Once you’ve completed the application and passed the inspection, then it’s time to consider the best tools for managing your center. Platforms such as brightwheel’s center management software can simplify administrative tasks and streamline your record keeping, reporting, and admissions processes. 

How to stay compliant with a daycare license in Connecticut

All licensed childcare programs in Connecticut carry a four-year license. While you don't have to renew your license annually, you must renew it before the expiration date and keep it posted in your facility. You and your staff must also stay current on your certifications, including first aid and CPR. 

Compliance recommendations and requirements vary, depending on the facility type. 

Family child care homes

For your family child care home to maintain regulatory compliance, you must: 

  • Keep a current adult medical statement on file (every three years) 
  • Keep current first aid certification on file 
  • Keep current CPR certification on file 
  • Utilize only OEC-approved staff 
  • Maintain a clean and safe home 
  • Keep all hazards and toxins inaccessible to children 
  • Practice fire drills quarterly 
  • Keep emergency numbers current and posted 
  • Stay current on pets' rabies certification and protect children from them 
  • Maintain working carbon monoxide and smoke detectors 
  • Maintain licensed capacity at all times

Group child care homes and child care centers

Here are some guidelines for maintaining compliance for group child care homes and child care centers: 

  • Follow staffing requirements for all staff
  • Keep at least one person on-site during all operating hours, with proper certifications and training 
  • Keep facility clean and safe from hazards
  • Properly sign children in and out
  • Keep current documentation on all children

Funding resources for your childcare business

As you go through the licensing process, you may come across grants or other funding resources that can help fund your childcare business. A grant is an often overlooked financial resource given by a government agency or private foundation that does not need to be repaid. This makes them an attractive funding option if you are looking to expand or enhance the quality and accessibility of your program.

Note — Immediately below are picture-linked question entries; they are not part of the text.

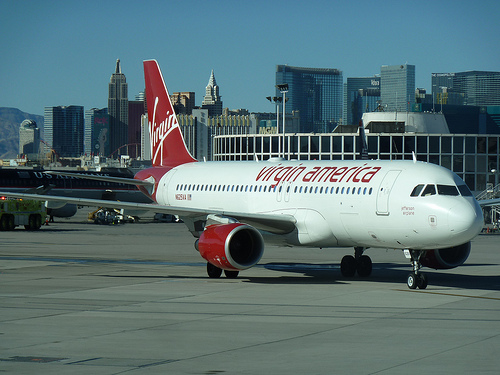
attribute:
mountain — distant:
[0, 103, 43, 157]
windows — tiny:
[172, 182, 375, 199]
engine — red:
[196, 221, 266, 269]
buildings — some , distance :
[43, 58, 130, 159]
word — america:
[300, 160, 381, 186]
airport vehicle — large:
[11, 62, 487, 297]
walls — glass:
[194, 132, 496, 167]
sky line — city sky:
[235, 53, 480, 148]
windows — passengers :
[179, 178, 386, 205]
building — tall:
[197, 64, 223, 117]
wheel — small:
[404, 268, 433, 292]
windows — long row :
[183, 162, 380, 199]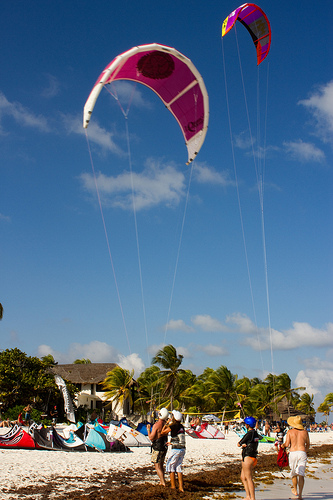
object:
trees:
[101, 343, 317, 423]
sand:
[1, 431, 332, 498]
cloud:
[77, 157, 185, 213]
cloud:
[194, 162, 237, 189]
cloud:
[284, 139, 325, 162]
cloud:
[298, 77, 332, 140]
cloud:
[59, 115, 127, 156]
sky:
[0, 0, 332, 427]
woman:
[237, 416, 260, 498]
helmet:
[244, 416, 256, 428]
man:
[280, 415, 309, 499]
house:
[52, 363, 136, 421]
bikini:
[247, 456, 258, 466]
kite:
[83, 43, 209, 166]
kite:
[220, 3, 272, 67]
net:
[169, 407, 247, 426]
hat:
[287, 416, 305, 430]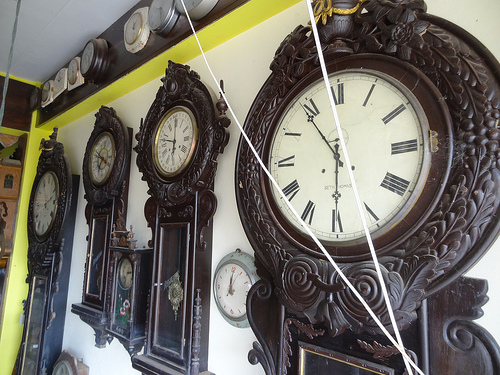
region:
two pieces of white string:
[271, 190, 434, 352]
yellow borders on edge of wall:
[10, 112, 72, 142]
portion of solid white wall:
[216, 51, 260, 73]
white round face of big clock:
[270, 69, 437, 239]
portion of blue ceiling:
[25, 20, 71, 55]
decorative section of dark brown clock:
[429, 26, 499, 113]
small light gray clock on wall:
[211, 247, 267, 336]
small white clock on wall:
[112, 3, 151, 51]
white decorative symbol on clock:
[163, 266, 194, 332]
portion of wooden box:
[3, 153, 26, 210]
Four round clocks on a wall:
[13, 30, 120, 111]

Grants provide funding that can be used towards a variety of purposes, such as improving facilities, purchasing new equipment or materials, or offering professional development opportunities for staff. The available resources vary by state so it is crucial to research and understand the grants for childcare providers in Connecticut to make informed decisions about which ones to apply for.

Start a daycare in Connecticut today

Opening a daycare requires detailed planning, training, and compliance with all regulatory steps. Understanding the process beforehand can help tremendously and ensure that you meet all the requirements to start a thriving business.